Document layout analysis data
=== Section Start ===

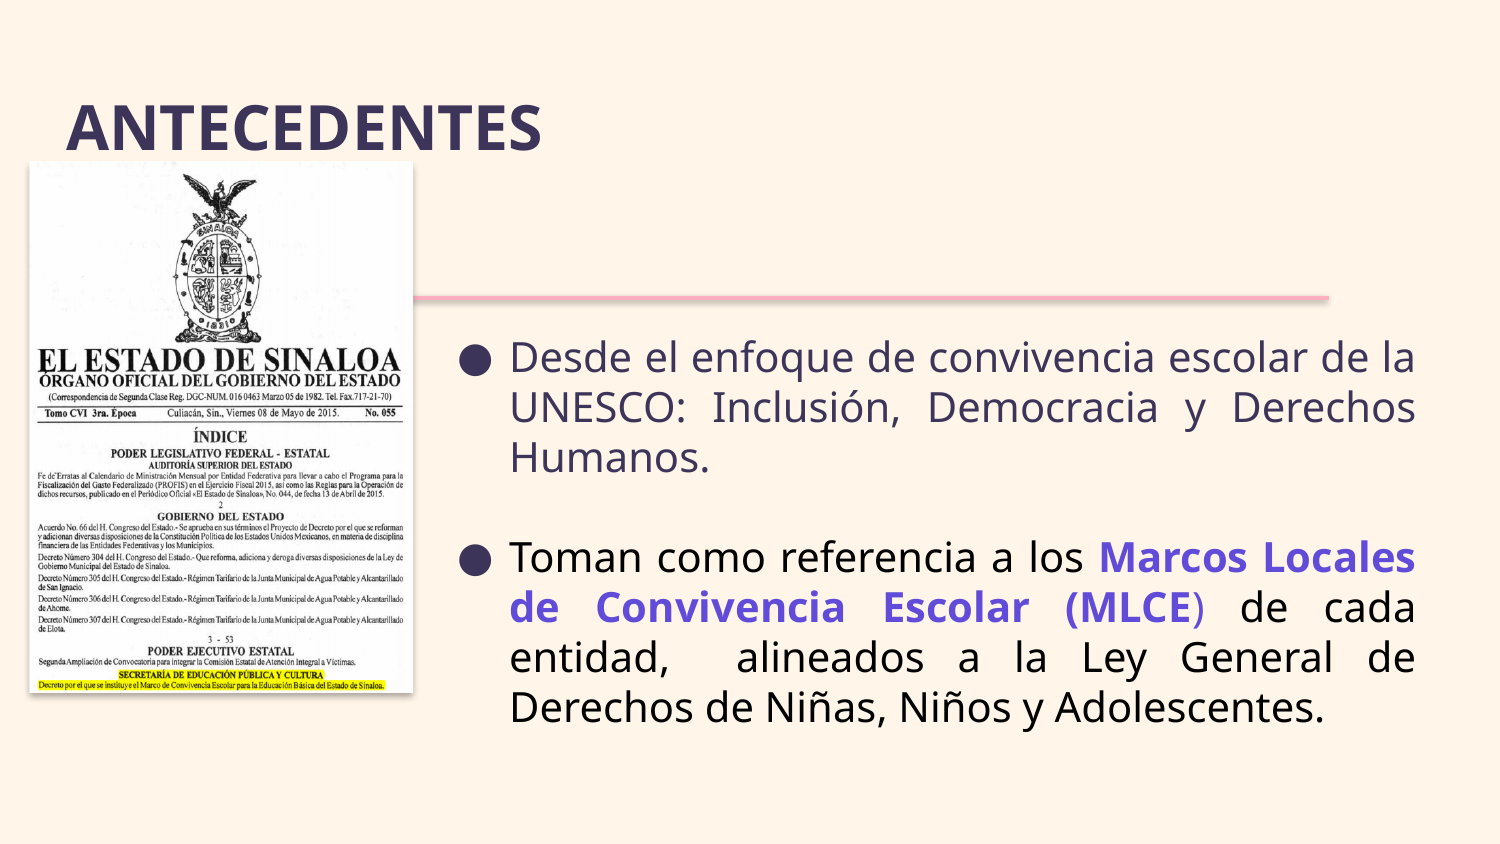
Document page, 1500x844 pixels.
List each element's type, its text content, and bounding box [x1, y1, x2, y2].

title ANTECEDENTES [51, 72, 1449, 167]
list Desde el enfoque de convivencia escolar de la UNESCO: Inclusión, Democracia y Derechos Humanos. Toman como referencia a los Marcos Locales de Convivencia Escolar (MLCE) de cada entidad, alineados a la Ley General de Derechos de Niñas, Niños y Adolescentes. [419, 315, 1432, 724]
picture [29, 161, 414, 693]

=== Section End ===

What is needed ▸
Return the records above verbatim, leaving out images.

Reply ▸
Document page, 1500x844 pixels.
List each element's type, its text content, and bounding box [x1, y1, x2, y2].

title ANTECEDENTES [51, 72, 1449, 167]
list Desde el enfoque de convivencia escolar de la UNESCO: Inclusión, Democracia y Derechos Humanos. Toman como referencia a los Marcos Locales de Convivencia Escolar (MLCE) de cada entidad, alineados a la Ley General de Derechos de Niñas, Niños y Adolescentes. [419, 315, 1432, 724]
picture [29, 161, 414, 693]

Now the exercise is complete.